LINTAS OPINI (LIGO) – Birokrat merupakan Masyarakat yang dikenal dengan kaum kelompok menengah dalam klasifikasi masyarakat kita. Level kelompok menegah sangat mempengaruhi kehidupan masyarakat pada umumnya apalagi birokrat pada sisi kesehariannya sebagai eksekutor program yang telah direncanakan oleh pemerintah maka baik tidaknya pemerintahan ditentukan oleh sikap dan perilaku kelompok birokrat salah dalam mengeksekusi kebijakan maka akan membuat banyak orang sengsara begitupun sebaliknya benar dalam mengeksekusi kebijakan maka akan membahagiakan banyak orang.

● LATIHAN
Tuliskan kembali tanpa perubahan bagian kutipan tentang birokrat dari "LINTAS OPINI (LIGO)" sampai "membahagiakan banyak orang.". Baris-baris berikut tidak diperlukan.

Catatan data
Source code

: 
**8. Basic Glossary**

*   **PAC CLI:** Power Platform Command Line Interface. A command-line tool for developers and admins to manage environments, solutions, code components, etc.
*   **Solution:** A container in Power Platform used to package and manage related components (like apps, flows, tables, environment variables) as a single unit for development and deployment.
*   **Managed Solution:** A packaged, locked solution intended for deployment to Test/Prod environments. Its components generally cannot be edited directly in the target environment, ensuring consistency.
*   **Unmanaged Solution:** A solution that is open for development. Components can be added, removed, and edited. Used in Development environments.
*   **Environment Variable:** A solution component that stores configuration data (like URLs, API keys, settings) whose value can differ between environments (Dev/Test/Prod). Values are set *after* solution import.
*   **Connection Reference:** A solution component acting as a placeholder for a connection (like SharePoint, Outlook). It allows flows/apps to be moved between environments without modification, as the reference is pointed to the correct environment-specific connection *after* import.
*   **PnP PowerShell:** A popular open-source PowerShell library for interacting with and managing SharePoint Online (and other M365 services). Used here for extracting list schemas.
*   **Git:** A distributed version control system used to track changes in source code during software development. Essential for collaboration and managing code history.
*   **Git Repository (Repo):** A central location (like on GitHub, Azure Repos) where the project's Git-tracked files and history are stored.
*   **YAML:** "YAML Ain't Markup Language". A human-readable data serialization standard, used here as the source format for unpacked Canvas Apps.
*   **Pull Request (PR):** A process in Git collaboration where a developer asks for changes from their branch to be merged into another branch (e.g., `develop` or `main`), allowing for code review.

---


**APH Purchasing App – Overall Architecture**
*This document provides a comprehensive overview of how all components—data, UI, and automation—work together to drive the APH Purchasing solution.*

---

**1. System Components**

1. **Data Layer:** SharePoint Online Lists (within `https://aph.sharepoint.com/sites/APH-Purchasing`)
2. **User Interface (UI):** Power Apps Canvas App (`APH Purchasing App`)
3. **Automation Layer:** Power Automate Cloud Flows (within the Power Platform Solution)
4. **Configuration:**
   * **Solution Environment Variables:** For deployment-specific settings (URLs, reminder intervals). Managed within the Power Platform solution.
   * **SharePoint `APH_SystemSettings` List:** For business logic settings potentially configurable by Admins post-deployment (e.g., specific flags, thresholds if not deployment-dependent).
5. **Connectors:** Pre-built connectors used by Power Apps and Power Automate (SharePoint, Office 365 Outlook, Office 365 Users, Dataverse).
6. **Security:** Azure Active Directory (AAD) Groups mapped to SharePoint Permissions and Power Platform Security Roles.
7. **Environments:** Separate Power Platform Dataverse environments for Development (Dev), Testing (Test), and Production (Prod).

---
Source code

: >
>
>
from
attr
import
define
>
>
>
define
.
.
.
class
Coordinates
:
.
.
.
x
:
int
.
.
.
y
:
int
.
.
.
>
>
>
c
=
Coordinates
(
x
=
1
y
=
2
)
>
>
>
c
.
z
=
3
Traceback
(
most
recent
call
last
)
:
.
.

● JAWABAN LATIHAN
LINTAS OPINI (LIGO) – Birokrat merupakan Masyarakat yang dikenal dengan kaum kelompok menengah dalam klasifikasi masyarakat kita. Level kelompok menegah sangat mempengaruhi kehidupan masyarakat pada umumnya apalagi birokrat pada sisi kesehariannya sebagai eksekutor program yang telah direncanakan oleh pemerintah maka baik tidaknya pemerintahan ditentukan oleh sikap dan perilaku kelompok birokrat salah dalam mengeksekusi kebijakan maka akan membuat banyak orang sengsara begitupun sebaliknya benar dalam mengeksekusi kebijakan maka akan membahagiakan banyak orang.